I have an AST matcher which has successfully matched all “if” statements in a large program:

StatementMatcher CondMatcher = ifStmt(hasCondition(expr().bind(“condition”)));

My goal is to use libtooling replacements to refactor all “if” conditions into my_func(). For instance,

if (true) { … }

should refactor to

if (my_func(true)) { … }

The only time I run into trouble is when I try to refactor complex macros. For instance, take the following code:

#define GUARD2 GUARD1(999)
#define GUARD1(X) if (1 | X) { return 11; }

int main() {
GUARD2
return 0;
}

My AST matcher successfully grabs the expanded if statement’s condition.
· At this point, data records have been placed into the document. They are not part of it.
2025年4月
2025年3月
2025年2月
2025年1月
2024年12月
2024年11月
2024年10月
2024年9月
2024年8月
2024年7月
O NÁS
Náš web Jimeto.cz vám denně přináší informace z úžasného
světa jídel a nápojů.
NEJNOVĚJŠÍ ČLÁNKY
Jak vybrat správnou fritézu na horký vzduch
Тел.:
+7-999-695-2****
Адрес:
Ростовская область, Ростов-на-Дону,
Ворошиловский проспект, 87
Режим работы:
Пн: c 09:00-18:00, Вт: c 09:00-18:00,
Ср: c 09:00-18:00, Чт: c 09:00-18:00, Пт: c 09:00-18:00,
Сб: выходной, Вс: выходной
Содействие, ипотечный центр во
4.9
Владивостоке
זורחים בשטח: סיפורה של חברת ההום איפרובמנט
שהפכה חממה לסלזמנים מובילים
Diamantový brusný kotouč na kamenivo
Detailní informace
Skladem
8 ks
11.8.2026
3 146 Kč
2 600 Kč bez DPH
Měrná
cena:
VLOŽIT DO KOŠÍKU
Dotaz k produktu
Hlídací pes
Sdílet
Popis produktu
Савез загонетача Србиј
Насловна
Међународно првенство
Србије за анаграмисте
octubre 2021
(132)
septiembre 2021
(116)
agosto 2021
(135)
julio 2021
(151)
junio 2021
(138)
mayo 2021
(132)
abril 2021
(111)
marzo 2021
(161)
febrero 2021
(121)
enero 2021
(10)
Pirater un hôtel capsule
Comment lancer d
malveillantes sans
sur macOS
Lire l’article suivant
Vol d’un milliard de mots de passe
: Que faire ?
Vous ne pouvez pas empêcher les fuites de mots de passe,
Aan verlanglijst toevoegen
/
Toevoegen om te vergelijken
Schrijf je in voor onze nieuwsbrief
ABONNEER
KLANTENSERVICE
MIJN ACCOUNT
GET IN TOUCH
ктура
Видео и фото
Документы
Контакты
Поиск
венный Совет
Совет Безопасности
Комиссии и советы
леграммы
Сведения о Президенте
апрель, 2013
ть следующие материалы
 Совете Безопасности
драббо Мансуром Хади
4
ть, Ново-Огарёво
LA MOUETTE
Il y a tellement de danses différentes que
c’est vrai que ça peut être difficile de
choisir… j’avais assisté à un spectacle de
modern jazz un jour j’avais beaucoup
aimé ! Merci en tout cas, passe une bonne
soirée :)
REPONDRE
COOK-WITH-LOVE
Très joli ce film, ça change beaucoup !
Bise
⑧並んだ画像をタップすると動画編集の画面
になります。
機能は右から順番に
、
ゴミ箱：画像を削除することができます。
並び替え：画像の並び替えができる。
To perform my replacement, I would like to obtain the following source locations:

#define GUARD2 GUARD1(999)
#define GUARD1(X) if (1 | X) { return 11; }

int main() {
GUARD2
return 0;
}

but if I do something like

SourceLocation LBegin = MySourceManager.getSpellingLoc(Condition->getBeginLoc());
SourceLocation LEnd = MySourceManager.getSpellingLoc(Condition->getEndLoc());

LEnd = Lexer::getLocForEndOfToken(LEnd, 0, MySourceManager, opts);

then the source locations are as follows:

#define GUARD2 GUARD1(999)
#define GUARD1(X) if (1 | X) { return 11; }

int main() {
GUARD2
return 0;
}

And thus the replacements turn out as

1 #define GUARD2 GUARD1(999))
2 #define GUARD1(X) if (my_func(1 | X) { return 11; }
3
4 int main() {
5 GUARD2
6 return 0;
7 }

which is incorrect. Note the extra parenthesis in line 1, and missing parenthesis in line 2. Any help at all would be very much appreciated.

That’s what Lexer::makeFileCharRange solves - for a given range, it will give you the range on the same macro expansion level, if such a range exists.